## DIRECTIONS
When you repeat the entries below, keep each word exactly as it is and drop the pictures.

Stored items from a collection:
>>

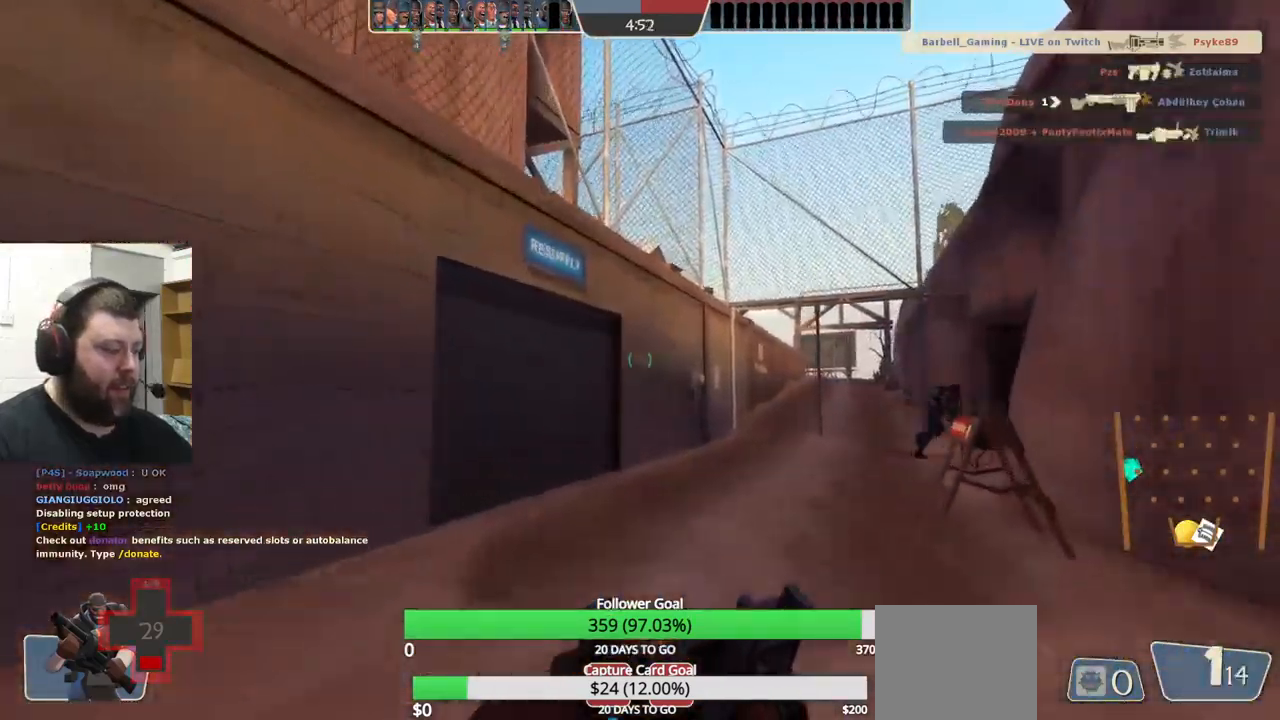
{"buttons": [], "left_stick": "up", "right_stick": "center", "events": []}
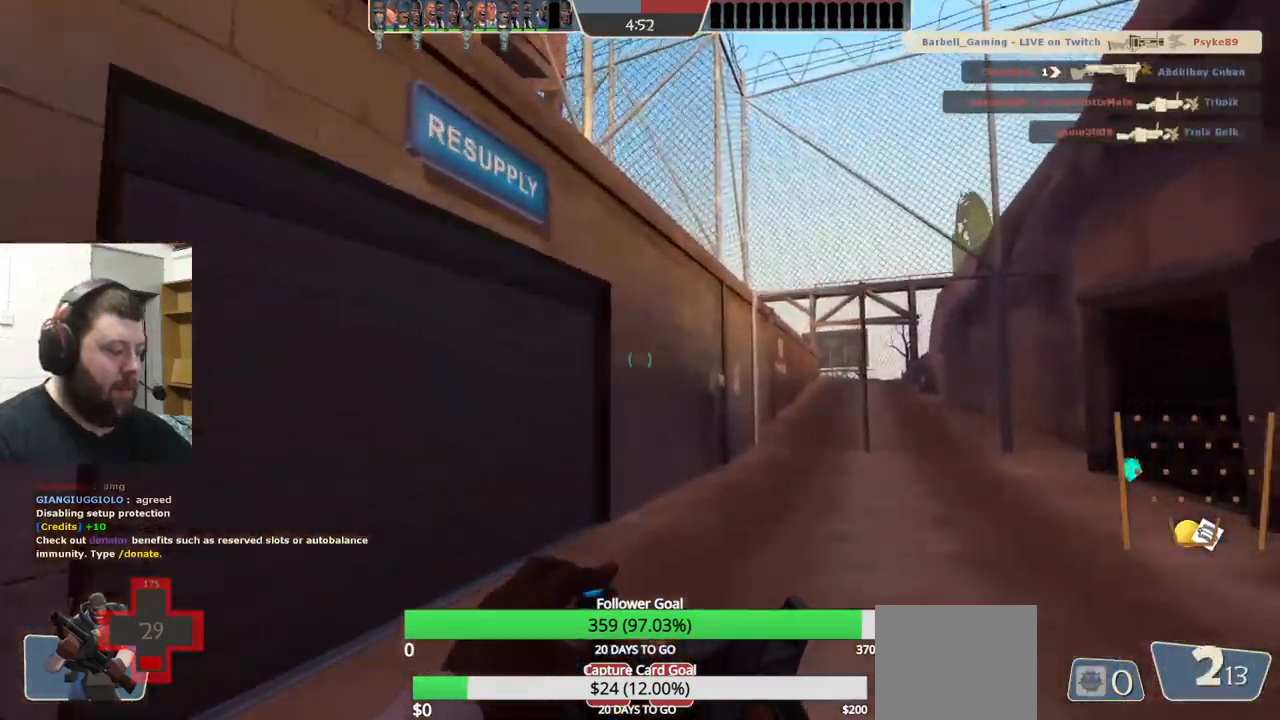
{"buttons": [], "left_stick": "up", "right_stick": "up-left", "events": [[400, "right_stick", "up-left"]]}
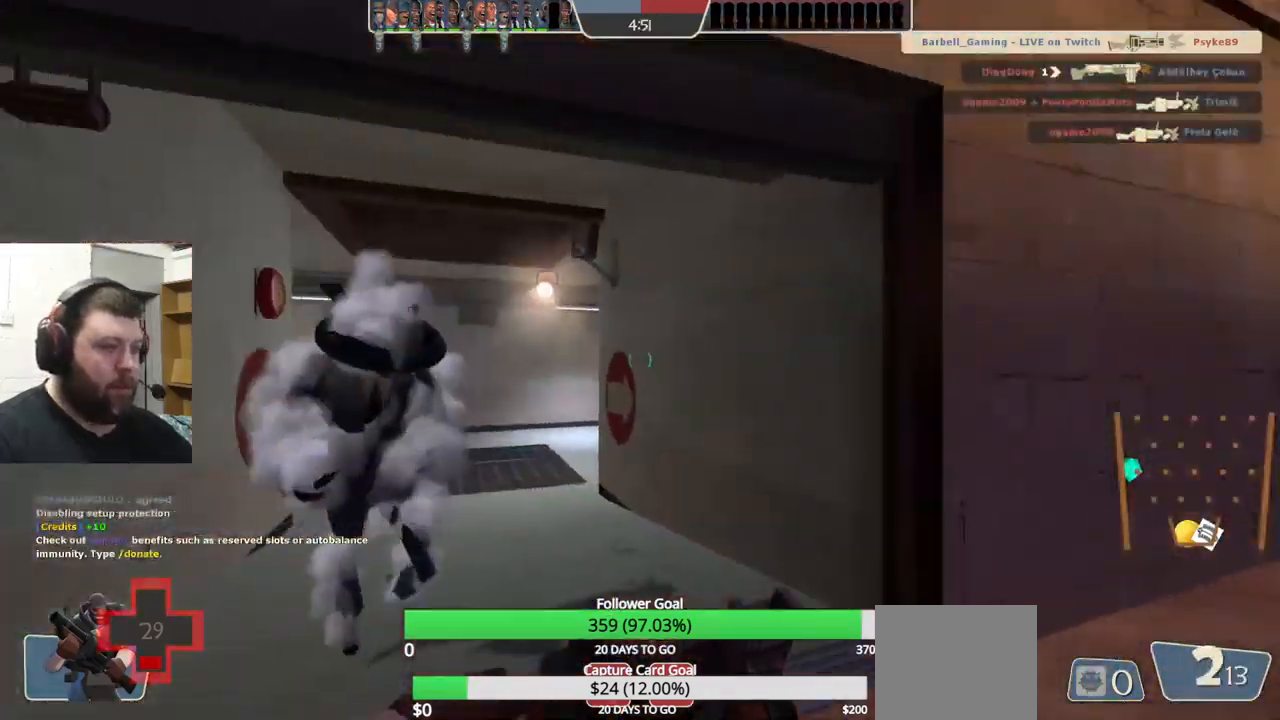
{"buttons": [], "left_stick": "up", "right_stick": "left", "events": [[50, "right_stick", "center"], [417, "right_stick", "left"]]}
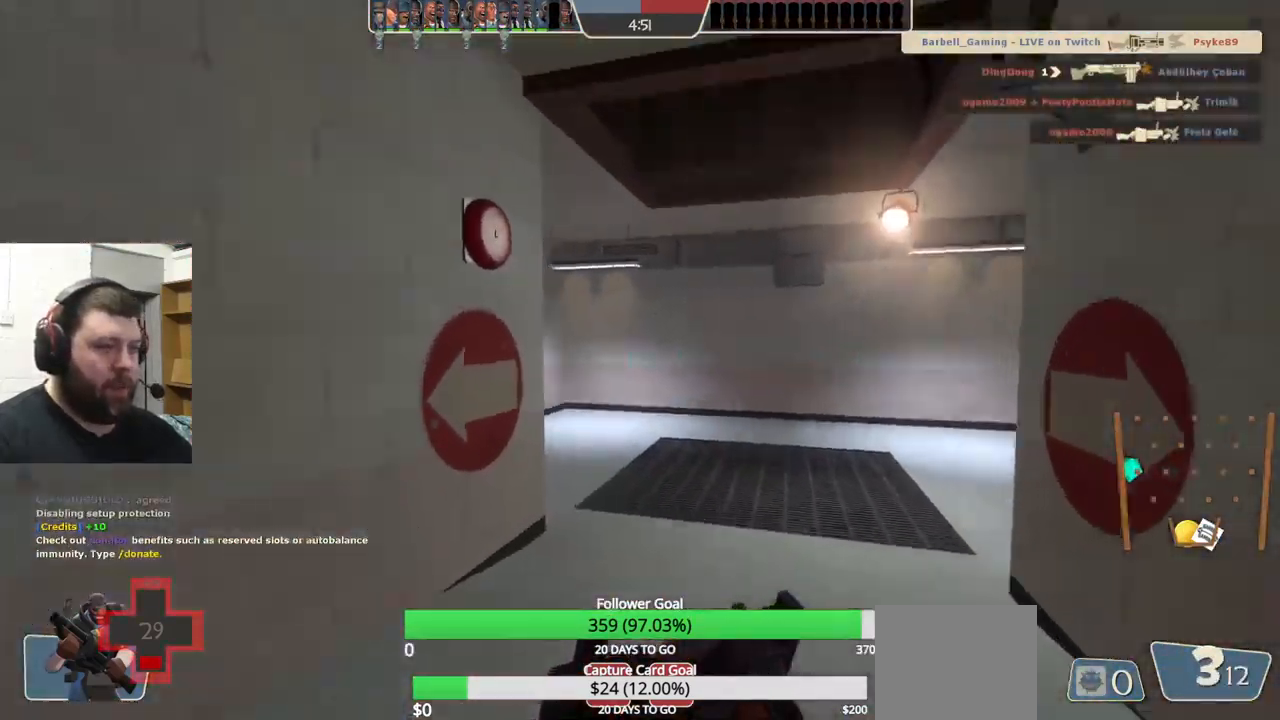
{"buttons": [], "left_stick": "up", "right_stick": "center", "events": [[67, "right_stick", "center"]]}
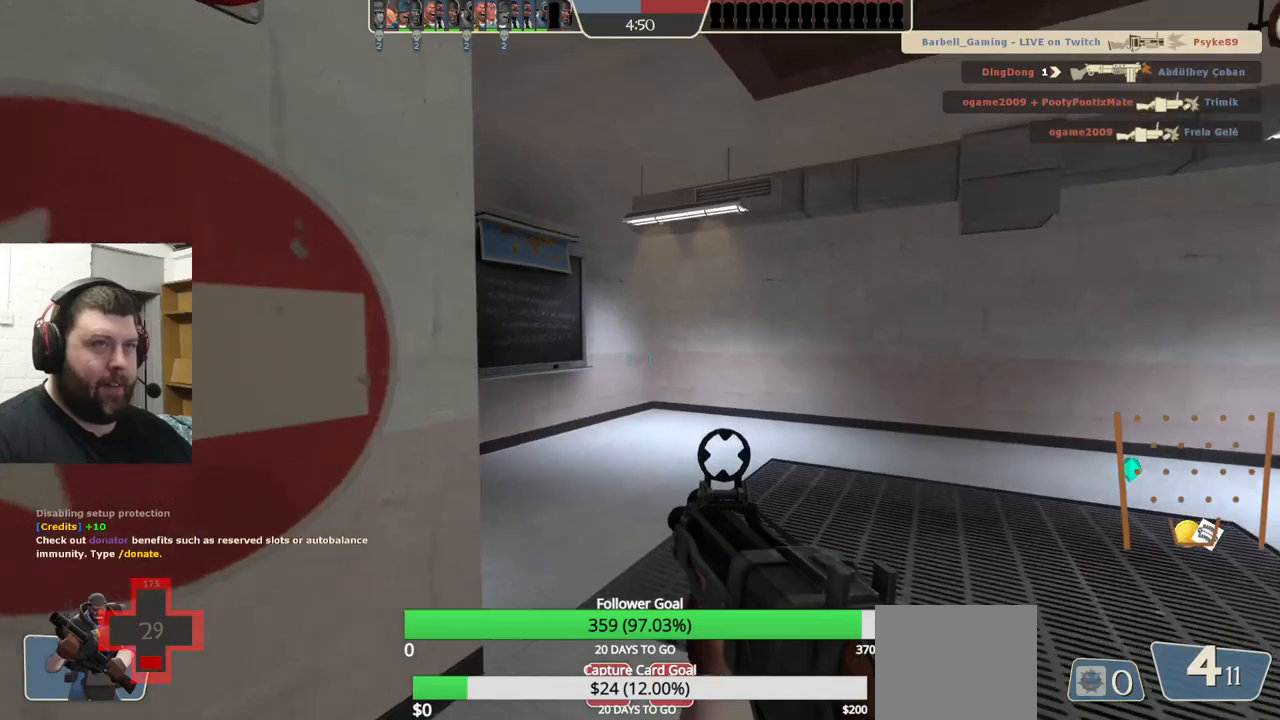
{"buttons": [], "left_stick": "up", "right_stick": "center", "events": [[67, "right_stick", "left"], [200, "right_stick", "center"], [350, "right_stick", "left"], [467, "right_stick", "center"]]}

<<

## TASK SOLUTION
{"buttons": [], "left_stick": "up", "right_stick": "center", "events": []}
{"buttons": [], "left_stick": "up", "right_stick": "up-left", "events": [[400, "right_stick", "up-left"]]}
{"buttons": [], "left_stick": "up", "right_stick": "left", "events": [[50, "right_stick", "center"], [417, "right_stick", "left"]]}
{"buttons": [], "left_stick": "up", "right_stick": "center", "events": [[67, "right_stick", "center"]]}
{"buttons": [], "left_stick": "up", "right_stick": "center", "events": [[67, "right_stick", "left"], [200, "right_stick", "center"], [350, "right_stick", "left"], [467, "right_stick", "center"]]}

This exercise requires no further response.